Headed by Daniel Gaffney, the group combined computational and statistical methods with high-throughput experimental techniques to understand the role played by changes in gene regulation in disease susceptibility and human evolution. A major focus of our group was the use of human induced pluripotent stem cells as models to study the functions of regulatory variation, as part of the Human Induced Pluripotent Stem Cells Initiative (HipSci) (Kilpinen, Goncalves et al, 2017). Recent publications and preprints from the group focused on IPSCs as models for context-specific specific changes in regulation in immune response (Alasoo et al, 2018), and in hard-to-access cells like neurons (Schwartzentruber et al, 2018). We also worked on statistical methods development for genetic mapping of gene regulatory variants (Kumasaka et al, 2016) and of interactions between regulatory regions (Kumasaka et al, 2018)

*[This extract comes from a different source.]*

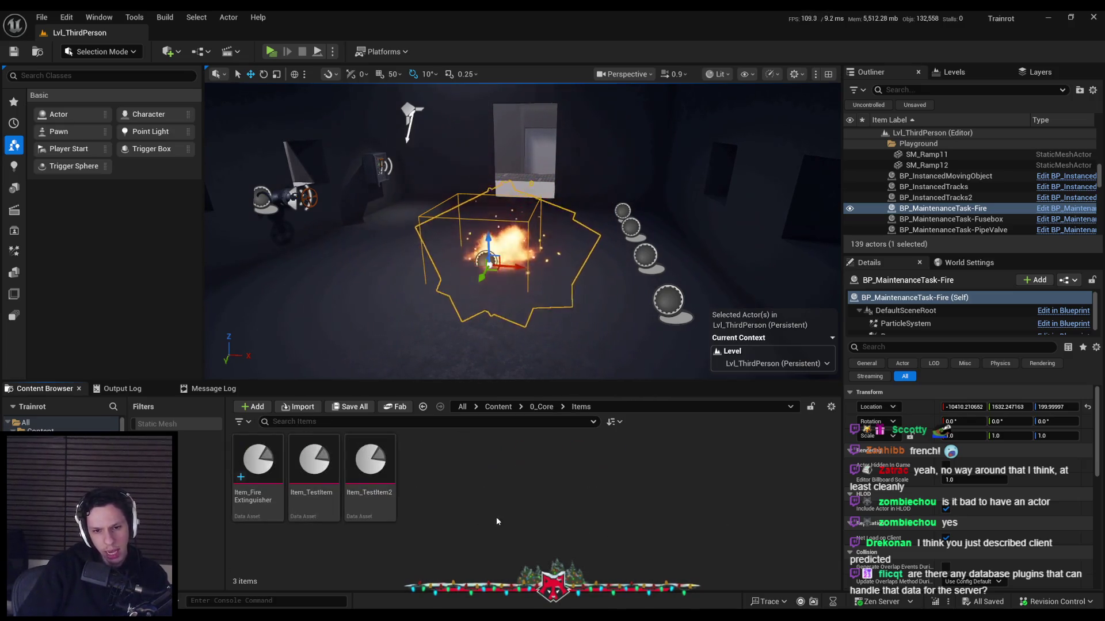
Create an Actor Blueprint named BP_Item_FireExtinguisher in the Items folder and open it
{"action": "right_click", "coordinate": [502, 509]}
{"action": "left_click", "coordinate": [551, 197]}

We welcomed applications from prospective postdocs and PhD students. Projects are available in the areas of genomics of gene regulation, molecular evolution and on population genomics of gene regulation. All our work involved data analysis, but there was also scope for projects with a component of laboratory work.

Much of our work applied the principles of association mapping to cell phenotypes, such as RNA levels or chromatin status. Association mapping is a powerful, unbiased approach for identifying genetic loci (sometimes referred to as quantitative trait loci, QTLs) that change a phenotype. Many maps of expression QTLs (eQTLs) have now been created, both as individual studies (for some recent reviews see here or here) and, more recently, as part of large consortia such as the GTEX project. Our most recent work was focused on using this approach in Induced Pluripotent Stem Cells (IPSCs) and cells derived from IPSCs, as part of our involvement in HIPSCI.